Я даже не могу вспомнить, сколько раз за все время мне угрожал Куприянов. Но было несколько человек, которые неплохо ко мне относились, потому что я старалась для них. Княгинина боялась поднять на меня руку, потому что знала: я буду защищаться. Она хороший психолог и умеет оказывать психологическое давление (оскорбления, унижения) через своих приближенных осужденных. У нее в отряде была пожилая женщина, у них возник конфликт. Я увидела, как она ее бьет. Смогла остановить, но несколько раз Княгинина успела ее ударить. Кстати, сестры освободились и, мне кажется, чувствуют себя неплохо.
“Отбитые почки, разорванный кишечник”
– В ШИЗО меня не отправляли – видимо, Куприянов все-таки опасался за свою репутацию. Он понимал, что я и там “вскроюсь”, но найду способ доказать, что меня “закрыли” незаконно. Просто написать рапорт намного проще, чем закрыть в ШИЗО.
Женщины в ШИЗО находятся без нижнего белья и носков. Говорят, что это для их же блага, чтобы они там не повесились
Когда я еще работала в медчасти, администрация в вечернее и ночное время (когда отсутствовали медики) отправляла меня в ШИЗО оказывать помощь. Действительно, женщины там находятся без нижнего белья и носков. Говорят, это для их же блага, чтобы они там не повесились. Хотя смысла в этом никакого нет, ведь платье и постельное белье выдаются. В ШИЗО есть одно помещение – оно называется “американка”. Там даже двери нет: открывается входная дверь в ШИЗО, стоит решетка и за ней камера. Если сотрудник открыл дверь, то складывается ощущение, что человек находится просто на улице.
22 апреля 2016 года меня перевели в соседнюю колонию – ИК-13 (на тот момент на меня было составлено уже 16 рапортов о нарушении режима). Перевода добились правозащитники. Люди, которые не были в этих местах, не понимают, почему осужденных избивают за неисполнение “рабочей базы”. Но “база” не выполняется не потому, что людям лень шить, а по причине того, что они шьют круглосуточно, не вставая от машинки даже в туалет. Администрации колонии нужно только количество отшитой продукции, чтобы заработать больше “левых” денег. А то, что люди умирают из-за этого, – мало кого волнует.
Случай с Еленой Оглы далеко не единичный. Колония оснащена камерами – они везде. Но в том случае, если кого-то избили и это попало на камеру, запись зачищается отделом безопасности (ОБ). Работая в медчасти, я имела отношение к компьютерам и неоднократно видела, что ОБ просто удалял неугодные кадры. В ИК-14 умирали и до меня, и после моего перевода. Я неоднократно выезжала в больницу в соседний поселок и встречала там осужденных из “двойки” (ИК-2 в Мордовии), ИК-13 и ИК-14. Очень много случаев смертности по халатности врачей, из-за избиений осужденными или представителями администрации: отбитые почки, разорванный кишечник – случаев было очень много.

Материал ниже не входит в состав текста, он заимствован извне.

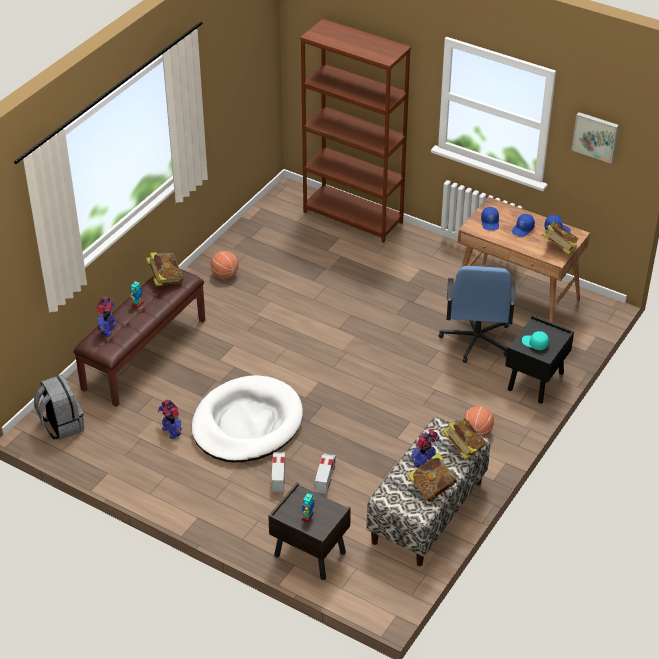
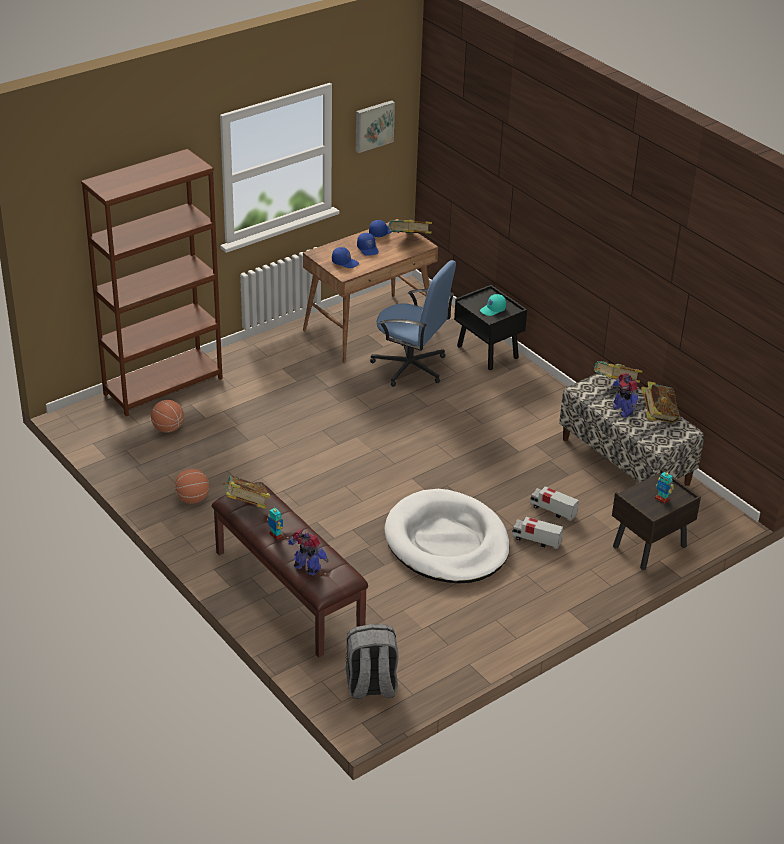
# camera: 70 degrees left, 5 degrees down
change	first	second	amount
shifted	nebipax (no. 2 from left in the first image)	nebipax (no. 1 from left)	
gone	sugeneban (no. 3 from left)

Потерпевшей я до сих пор не признана
Я считаю, что Юрий Куприянов должен быть наказан за все, что сделал. За то, что он все это умалчивал, что с его подачи очень многое происходило. Он сломал очень много судеб, пока работал в колонии. Я не спорю, может, он кому-то и помог, но только с целью наживы. Человеческого в нем очень мало. Я за то, чтобы наказали не только его, но и других сотрудников администрации. Не один же Куприянов всем этим занимался.
Правозащитная организация “Зона права” в январе направила в Следственный комитет заявление – в том числе по моей ситуации. Потерпевшей я до сих пор не признана.